What you need to do: Name every person, other than George Brett, whom the piece on George Brett's career mentions by name.

Extract:
···
George Brett displayed his considerable excellence through 10,349 Major League at-bats and 21 seasons with the Royals. One clear snapshot of his hitting skills developed much more quickly -- in his first and only appearance at San Francisco’s Candlestick Park.
The date was July 10, 1984. The occasion was the All-Star Game. Facing Montreal’s Charlie Lea, Brett defied a typical Candlestick crosswind -- gusts howling toward left field alongside the jet stream flowing to right-center -- to belt a second-inning homer for the American League’s lone run. Brett somehow hit a line drive forcefully enough to propel the ball through the breezes and over the barrier in straightaway center field.
Few hitters could make contact so squarely and yet put enough loft on the ball to clobber it out of the park. Then again, few hitters shared Brett’s skill.
Here’s a look at 10 of the top moments and events from the Hall of Fame third baseman’s career:
1. Slaying the dragon
Oct. 10, 1980
After losing to the Yankees in three consecutive American League Championship Series (1976-78), the Royals finally pierced New York’s armor by sweeping the ALCS in three games. Brett delivered a paralyzing uppercut in the Game 3 clincher at Yankee Stadium, drilling a three-run, seventh-inning homer off Goose Gossage that erased a 2-1 New York lead and sent the Royals to the World Series. (They lost to the Phillies in six games.)
2. The Pine Tar Game
July 24, 1983
Brett’s two-out, two-run homer off Gossage gave the Royals a 5-4, ninth-inning edge – at least until Yankees manager Billy Martin suggested to the umpiring crew that Brett had too much pine tar coating his bat. The umps agreed, disallowing Brett’s homer and declaring that he was out. An enraged Brett sprang from the dugout and raced toward plate umpire Tim McClelland. The Royals protested the game, and AL President Lee MacPhail upheld the protest, ordering the game to be played from the juncture when Brett homered. That conclusion was set for Aug. 18. Kansas City prevailed, 5-4.
···
Dataset excerpt:
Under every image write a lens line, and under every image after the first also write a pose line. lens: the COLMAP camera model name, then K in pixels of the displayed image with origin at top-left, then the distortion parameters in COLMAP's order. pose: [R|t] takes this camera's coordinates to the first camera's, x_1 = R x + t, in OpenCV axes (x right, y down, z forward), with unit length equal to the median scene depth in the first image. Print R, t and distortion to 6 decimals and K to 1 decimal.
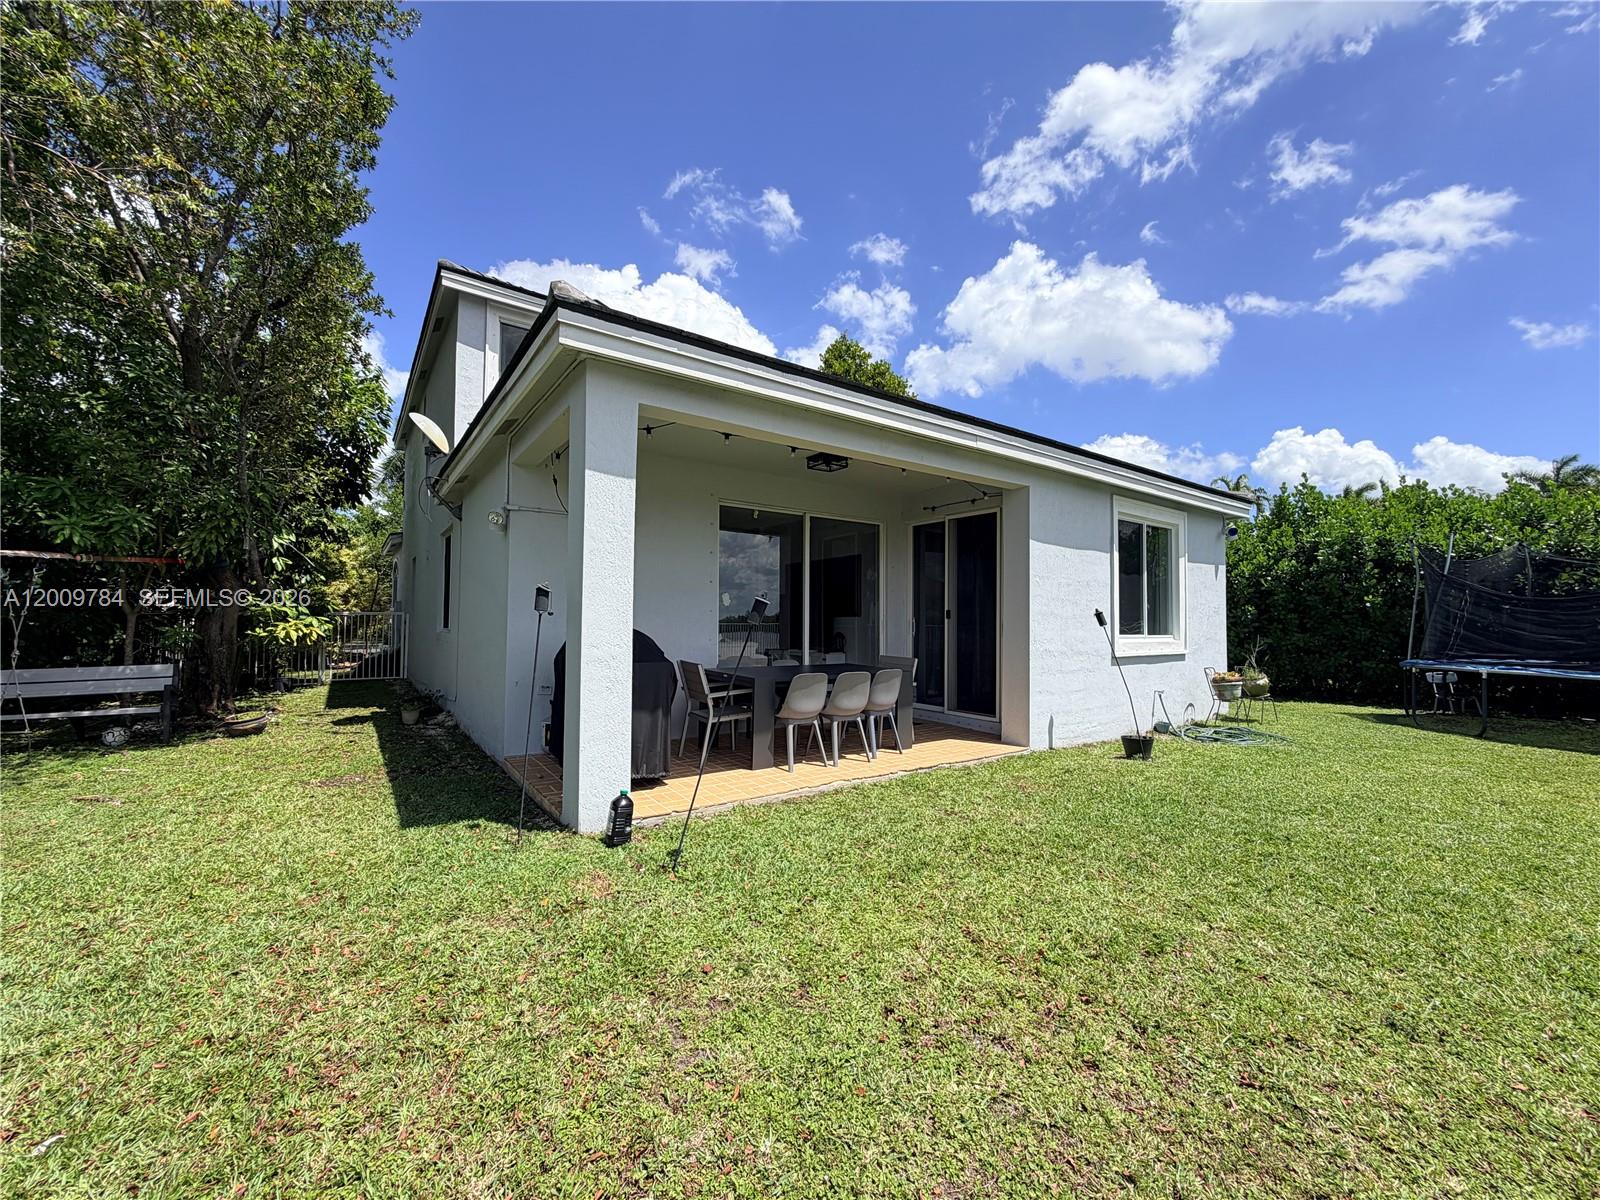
lens RADIAL K [[632.4, 0, 797.8], [0, 632.4, 601.8], [0, 0, 1]] dist [0.000177, 0.000209]
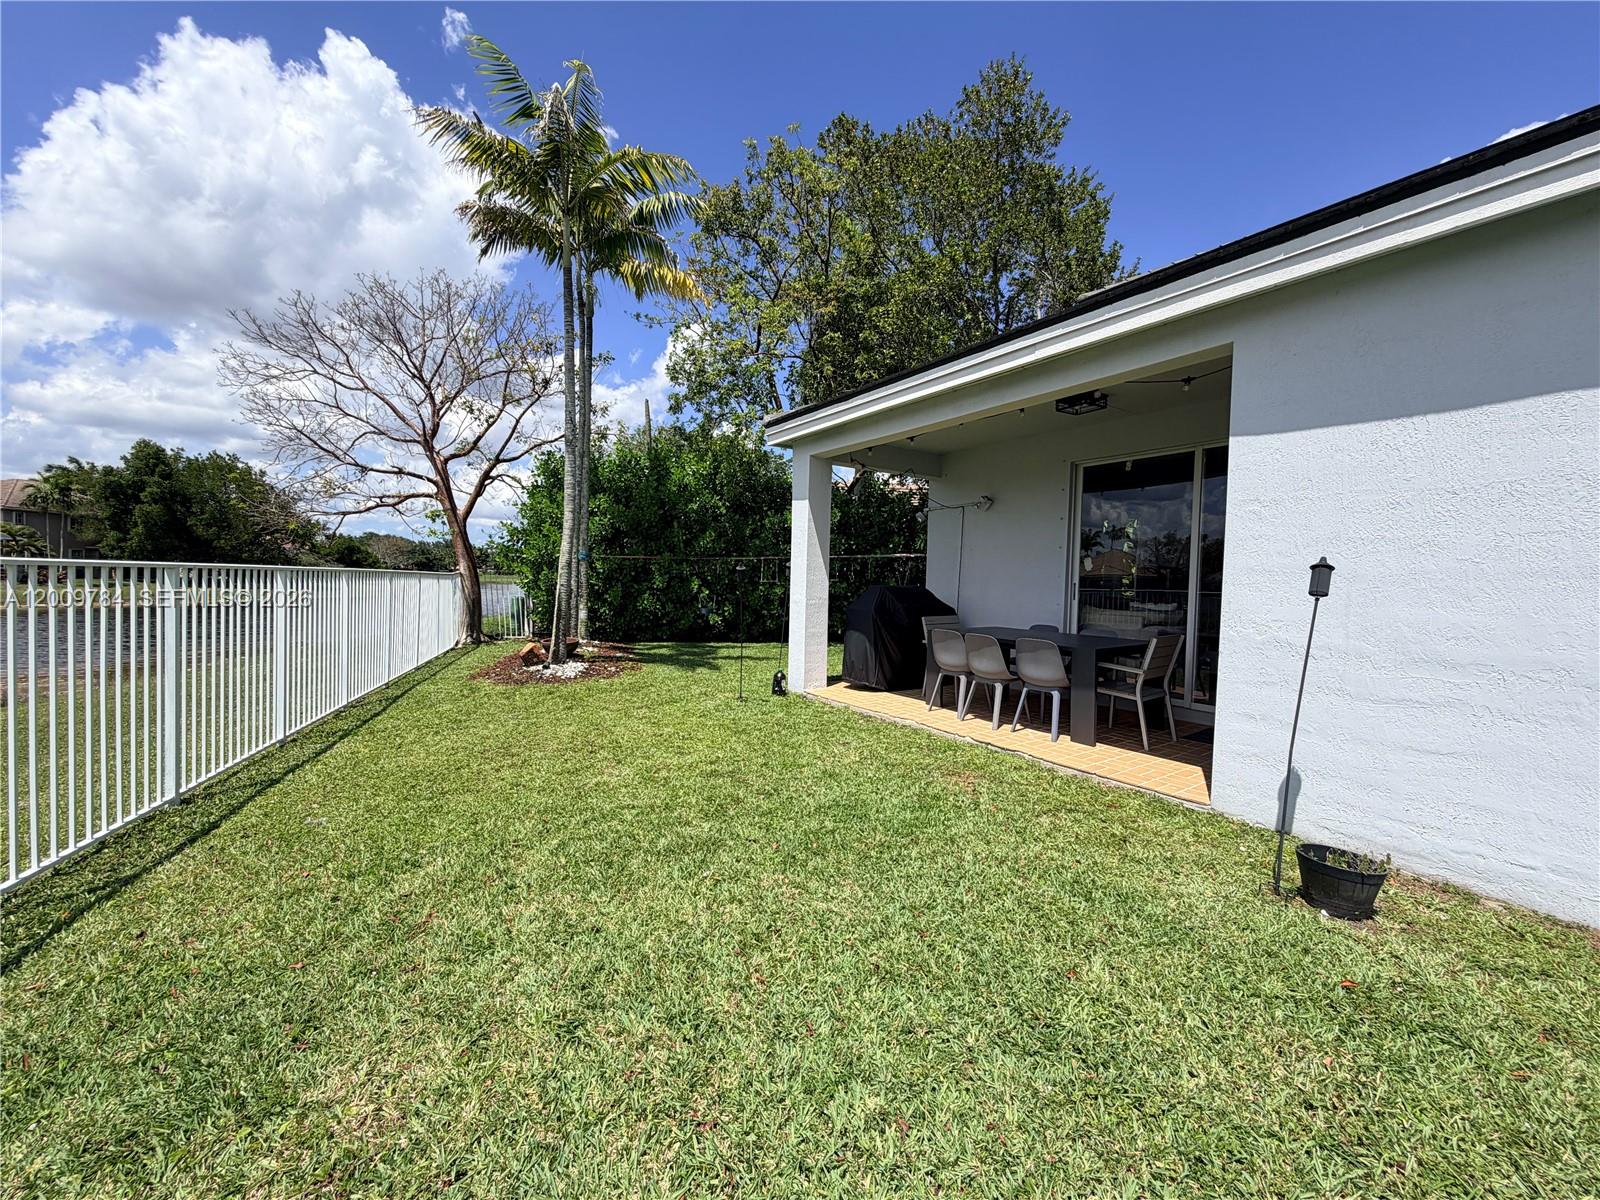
lens RADIAL K [[629.8, 0, 805.9], [0, 629.8, 596.0], [0, 0, 1]] dist [-0.032907, -0.000083]
pose [[-0.024209, 0.015211, -0.999591, 0.797054], [0.009128, 0.999846, 0.014994, 0.025144], [0.999665, -0.008762, -0.024344, 0.548416]]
···
Worked solution: Charlie Lea, Goose Gossage, Billy Martin, Tim McClelland, Lee MacPhail